The appellant's share of the partnership profits is his share as an "individual"; he is taxed on this share, and this share includes the money set aside in reserve in the proportion to which he is entitled to share the profits. I do not think this view conflicts with the general principles emerging from Dewar's case (supra).


The appellant's second objection is to the refusal of the Commissioner to allow as a deduction the sum of £151 16s. 9d. which was stolen from the office of Messrs. Rice and Stuart as the result of a burglary. The English authorities to which my attention has been drawn apply the same test to loss by thefts as to any other loss; that is to say they seek to ascertain whether loss fails within the rules in Schedule D. Although in some cases loss has been allowed, such as in the case of loss by the fraud of a servant, no authority has been cited to me to show that loss by burglary, to which there are no special considerations, has been allowed.

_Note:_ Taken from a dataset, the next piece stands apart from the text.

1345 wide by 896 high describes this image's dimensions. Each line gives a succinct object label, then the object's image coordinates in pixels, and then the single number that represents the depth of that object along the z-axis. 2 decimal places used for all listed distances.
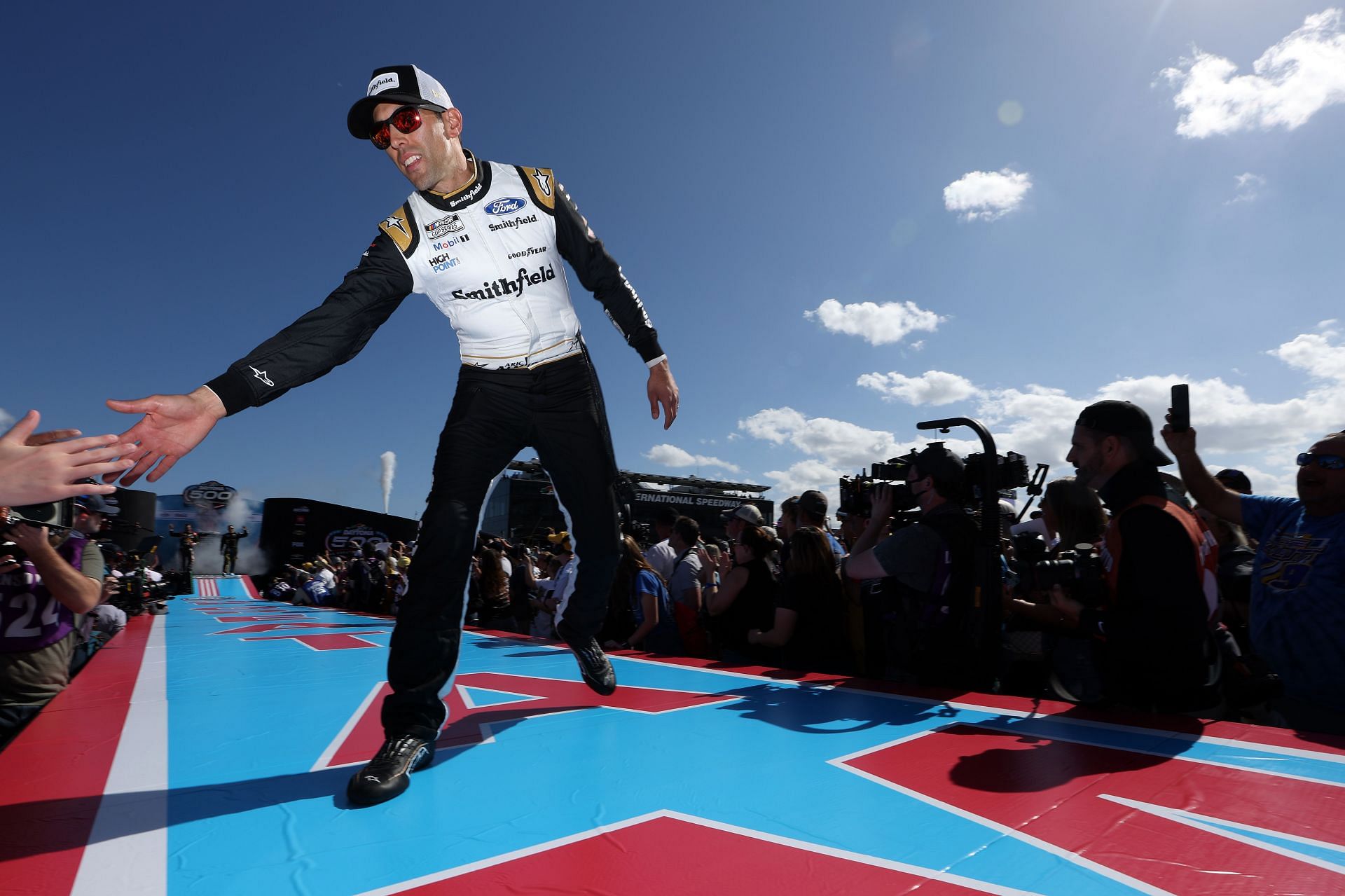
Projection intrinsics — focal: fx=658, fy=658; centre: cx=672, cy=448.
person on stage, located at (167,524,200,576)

There is a passage from the judgment of Macnaghton, J. in Fairrie v Hall [1947] Vol. 2 AER, p. 141, in which he quotes Lord Loreburn, L.C., as saying: "A deduction may be allowed on account of loss ... The Act does not affirmatively state what losses may be deducted. It furnished merely negative information. A deduction cannot be allowed on account of loss not connected with or arising out of such trade. That is one indication. And no sum can be deducted unless it be money wholly and exclusively laid out or expended for the purposes of such trade. That is another indication. Beyond this the Act is silent. In my opinion, however, it does not follow that if a loss is in any sense connected with the trade, it must always be allowed as a deduction; for it may be only remotely connected with the trade, or it may be connected with something else quite as much or even more than with the trade. I think only such losses can be deducted as are connected with in the sense that they are really incidental to the trade itself....."


The loss to the appellant can be divided into two parts (a) the loss of money the property of the firm, and (b) the loss of money held in trust for clients. Insofar as (a) is concerned, I do not think this can be a proper deduction, and in my opinion the Commissioner was right in disallowing it. But as regards the trust money, different considerations apply. In order that their clients should suffer no loss the firm replaced the sums stolen. In doing so the firm had its interests and good name to consider. I think that the amount refunded was a proper business outgoing. It was a loss in the sense contemplated by Lord Loreburn. In coming to this view, I rely on the principles as they were applied to the facts in the case of Gray v Lord Penrhyn [1937] 3 AER 468, and the case of Mitchell v B. W. Noble Ltd. [1927] AC 719.


Other than that the sum of money refunded to replace the stolen trust monies is allowed as a good deduction, the decision of the Court of Review is affirmed.